- _Your assignment_:
Answer from the text on email deliverability:
1. What open rate did the fashion brand have before the drop, and what did it fall to?
2. How long did the brand spend diagnosing the problem?
3. What four kinds of invalid email address does the text list?

- _Document text_:
You can have the perfect segmentation. You can have the highest-quality email list. You can have copy that converts 50% of readers into customers. But if the email lives in Gmail's spam folder, you've made zero dollars.

Deliverability is foundational. It's not exciting. It's not something you optimize for engagement or conversion. It's something you build once and maintain forever.

But it's the difference between your emails reaching your customers and them never seeing your message.

A fashion brand we work with had a 32% open rate. Then it dropped to 8% overnight. Same list. Same sends. Same strategy. Nothing changed except one thing: their sender reputation took a hit.

We've documented this scenario and similar deliverability fixes in our case studies. They spent two weeks diagnosing the problem. ISPs had started marking their emails as spam because their list health had degraded. They'd been importing list segments without validating them. Dead email addresses were bouncing. Spam complaints were creeping up. ISPs noticed.

Once they fixed the list health issues, cleaned up the bounces, and re-established their sender reputation, the open rate came back to 30%. Same email. Different reputation. Completely different outcome.

That's why deliverability matters. It's not a nice-to-have. It's foundational.

Your list health is the foundation

Before you worry about sender reputation or authentication, fix your list.

List health is simple: what percentage of your list is actually valid?

A valid email address is one that exists, belongs to an actual person or business, and can receive email. An invalid email is a typo, a fake address someone used at signup, a dead address that bounced, or a spam trap.

- _Information given_:
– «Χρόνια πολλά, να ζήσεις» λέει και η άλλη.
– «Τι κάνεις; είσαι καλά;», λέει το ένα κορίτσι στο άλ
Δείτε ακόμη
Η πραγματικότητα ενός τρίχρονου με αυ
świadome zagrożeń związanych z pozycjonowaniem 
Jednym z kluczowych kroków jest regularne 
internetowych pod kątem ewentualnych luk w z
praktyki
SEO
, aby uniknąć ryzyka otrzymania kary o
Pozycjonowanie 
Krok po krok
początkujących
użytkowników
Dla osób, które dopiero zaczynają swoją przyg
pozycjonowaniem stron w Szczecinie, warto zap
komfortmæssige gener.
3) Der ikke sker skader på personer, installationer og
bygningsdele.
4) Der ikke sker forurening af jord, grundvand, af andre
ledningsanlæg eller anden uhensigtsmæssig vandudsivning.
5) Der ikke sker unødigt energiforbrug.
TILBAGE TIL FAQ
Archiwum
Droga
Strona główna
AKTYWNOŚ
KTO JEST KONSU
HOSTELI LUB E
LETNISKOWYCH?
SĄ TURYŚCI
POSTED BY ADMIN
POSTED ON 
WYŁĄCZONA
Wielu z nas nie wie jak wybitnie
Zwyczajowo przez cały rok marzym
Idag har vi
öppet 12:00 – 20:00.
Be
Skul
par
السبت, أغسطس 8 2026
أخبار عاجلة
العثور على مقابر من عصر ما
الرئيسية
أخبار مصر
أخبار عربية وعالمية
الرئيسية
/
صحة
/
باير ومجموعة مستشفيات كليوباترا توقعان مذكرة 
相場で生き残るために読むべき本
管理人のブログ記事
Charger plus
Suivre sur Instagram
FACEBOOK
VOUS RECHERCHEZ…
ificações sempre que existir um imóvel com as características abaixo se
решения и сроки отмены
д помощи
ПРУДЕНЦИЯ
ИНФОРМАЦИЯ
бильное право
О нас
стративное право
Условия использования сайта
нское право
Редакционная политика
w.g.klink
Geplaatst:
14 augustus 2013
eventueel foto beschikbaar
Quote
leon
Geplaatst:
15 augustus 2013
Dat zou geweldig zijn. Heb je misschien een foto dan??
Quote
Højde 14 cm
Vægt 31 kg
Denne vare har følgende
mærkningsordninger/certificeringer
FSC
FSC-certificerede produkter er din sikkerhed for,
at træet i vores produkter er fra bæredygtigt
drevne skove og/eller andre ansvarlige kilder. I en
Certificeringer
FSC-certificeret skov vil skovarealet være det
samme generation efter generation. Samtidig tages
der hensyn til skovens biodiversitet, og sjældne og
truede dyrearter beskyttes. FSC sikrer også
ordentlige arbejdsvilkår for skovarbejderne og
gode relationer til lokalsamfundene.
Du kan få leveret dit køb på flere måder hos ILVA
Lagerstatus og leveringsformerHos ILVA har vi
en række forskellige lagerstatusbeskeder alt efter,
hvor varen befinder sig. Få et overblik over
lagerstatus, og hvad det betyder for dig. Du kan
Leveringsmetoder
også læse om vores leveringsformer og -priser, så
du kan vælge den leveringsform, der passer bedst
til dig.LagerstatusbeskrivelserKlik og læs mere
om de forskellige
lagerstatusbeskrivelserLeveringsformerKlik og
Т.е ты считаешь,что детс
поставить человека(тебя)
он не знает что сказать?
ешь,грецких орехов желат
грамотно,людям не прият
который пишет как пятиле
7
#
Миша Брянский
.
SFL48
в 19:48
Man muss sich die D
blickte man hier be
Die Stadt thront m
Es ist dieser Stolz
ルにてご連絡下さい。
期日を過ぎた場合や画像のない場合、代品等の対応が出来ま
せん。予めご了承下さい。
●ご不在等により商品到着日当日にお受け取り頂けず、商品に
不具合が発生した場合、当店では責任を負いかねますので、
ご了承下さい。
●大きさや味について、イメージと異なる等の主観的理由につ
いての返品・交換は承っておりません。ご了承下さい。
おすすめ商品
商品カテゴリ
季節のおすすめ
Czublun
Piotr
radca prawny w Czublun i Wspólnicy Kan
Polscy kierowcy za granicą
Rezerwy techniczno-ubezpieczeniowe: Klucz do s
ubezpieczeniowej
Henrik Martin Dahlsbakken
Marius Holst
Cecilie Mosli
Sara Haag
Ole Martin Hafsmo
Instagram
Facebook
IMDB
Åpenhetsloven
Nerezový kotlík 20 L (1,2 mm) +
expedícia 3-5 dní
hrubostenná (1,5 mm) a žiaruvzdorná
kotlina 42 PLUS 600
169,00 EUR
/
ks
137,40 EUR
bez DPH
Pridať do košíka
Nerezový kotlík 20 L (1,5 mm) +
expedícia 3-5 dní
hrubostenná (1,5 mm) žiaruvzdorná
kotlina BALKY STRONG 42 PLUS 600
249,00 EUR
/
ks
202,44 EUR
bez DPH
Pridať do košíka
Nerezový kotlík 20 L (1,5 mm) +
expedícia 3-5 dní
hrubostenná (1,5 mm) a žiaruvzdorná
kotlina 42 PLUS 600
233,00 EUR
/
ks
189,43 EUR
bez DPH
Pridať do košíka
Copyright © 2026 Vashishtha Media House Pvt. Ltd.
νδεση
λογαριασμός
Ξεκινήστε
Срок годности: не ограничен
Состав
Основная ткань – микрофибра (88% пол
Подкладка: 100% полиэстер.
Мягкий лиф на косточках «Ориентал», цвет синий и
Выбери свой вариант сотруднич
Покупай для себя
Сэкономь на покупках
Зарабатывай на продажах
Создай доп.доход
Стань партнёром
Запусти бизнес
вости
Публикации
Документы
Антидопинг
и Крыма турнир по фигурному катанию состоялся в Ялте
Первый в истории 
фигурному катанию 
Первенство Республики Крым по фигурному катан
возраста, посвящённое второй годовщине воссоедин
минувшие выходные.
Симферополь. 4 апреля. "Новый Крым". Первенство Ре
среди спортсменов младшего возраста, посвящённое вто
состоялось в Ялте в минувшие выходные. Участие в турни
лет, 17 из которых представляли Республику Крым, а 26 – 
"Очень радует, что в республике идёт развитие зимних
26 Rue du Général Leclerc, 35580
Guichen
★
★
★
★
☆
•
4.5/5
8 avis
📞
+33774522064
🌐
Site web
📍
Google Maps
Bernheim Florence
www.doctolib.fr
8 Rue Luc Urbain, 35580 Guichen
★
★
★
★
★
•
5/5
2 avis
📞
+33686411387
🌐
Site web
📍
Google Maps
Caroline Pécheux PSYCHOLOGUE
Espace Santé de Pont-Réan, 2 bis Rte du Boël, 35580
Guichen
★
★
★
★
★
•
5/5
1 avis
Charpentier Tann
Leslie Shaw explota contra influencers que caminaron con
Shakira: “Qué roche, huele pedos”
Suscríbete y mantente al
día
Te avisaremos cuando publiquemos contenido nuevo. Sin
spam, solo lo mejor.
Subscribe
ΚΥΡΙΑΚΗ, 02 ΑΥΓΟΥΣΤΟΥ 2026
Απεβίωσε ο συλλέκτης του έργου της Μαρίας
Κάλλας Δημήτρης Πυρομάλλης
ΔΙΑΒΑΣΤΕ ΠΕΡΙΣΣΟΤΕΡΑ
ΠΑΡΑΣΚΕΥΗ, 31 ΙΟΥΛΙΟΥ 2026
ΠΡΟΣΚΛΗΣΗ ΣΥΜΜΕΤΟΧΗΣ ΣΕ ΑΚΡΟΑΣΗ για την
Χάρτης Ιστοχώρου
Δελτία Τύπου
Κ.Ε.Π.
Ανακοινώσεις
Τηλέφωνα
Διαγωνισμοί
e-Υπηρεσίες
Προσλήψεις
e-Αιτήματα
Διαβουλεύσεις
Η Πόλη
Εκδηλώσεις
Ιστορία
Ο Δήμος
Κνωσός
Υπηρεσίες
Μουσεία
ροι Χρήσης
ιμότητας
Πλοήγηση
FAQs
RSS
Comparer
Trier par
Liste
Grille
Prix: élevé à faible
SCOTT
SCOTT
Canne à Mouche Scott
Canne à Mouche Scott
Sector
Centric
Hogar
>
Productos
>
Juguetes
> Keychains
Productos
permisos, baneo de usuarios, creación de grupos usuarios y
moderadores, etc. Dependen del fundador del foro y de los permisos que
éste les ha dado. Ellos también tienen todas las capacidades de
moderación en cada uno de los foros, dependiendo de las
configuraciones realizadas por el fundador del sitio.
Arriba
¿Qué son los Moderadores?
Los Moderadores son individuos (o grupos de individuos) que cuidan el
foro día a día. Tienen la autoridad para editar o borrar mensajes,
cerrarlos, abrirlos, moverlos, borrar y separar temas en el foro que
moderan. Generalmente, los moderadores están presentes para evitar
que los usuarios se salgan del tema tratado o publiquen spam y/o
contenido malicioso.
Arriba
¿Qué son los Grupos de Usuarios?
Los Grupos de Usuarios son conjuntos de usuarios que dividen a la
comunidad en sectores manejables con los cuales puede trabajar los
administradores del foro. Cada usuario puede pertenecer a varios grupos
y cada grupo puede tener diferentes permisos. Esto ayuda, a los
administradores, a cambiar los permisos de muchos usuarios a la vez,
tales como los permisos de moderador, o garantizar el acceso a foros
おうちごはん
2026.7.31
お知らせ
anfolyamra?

- _Problem solution_:
1. It had a 32% open rate, which fell to 8% overnight.
2. Two weeks.
3. A typo, a fake address someone used at signup, a dead address that bounced, and a spam trap.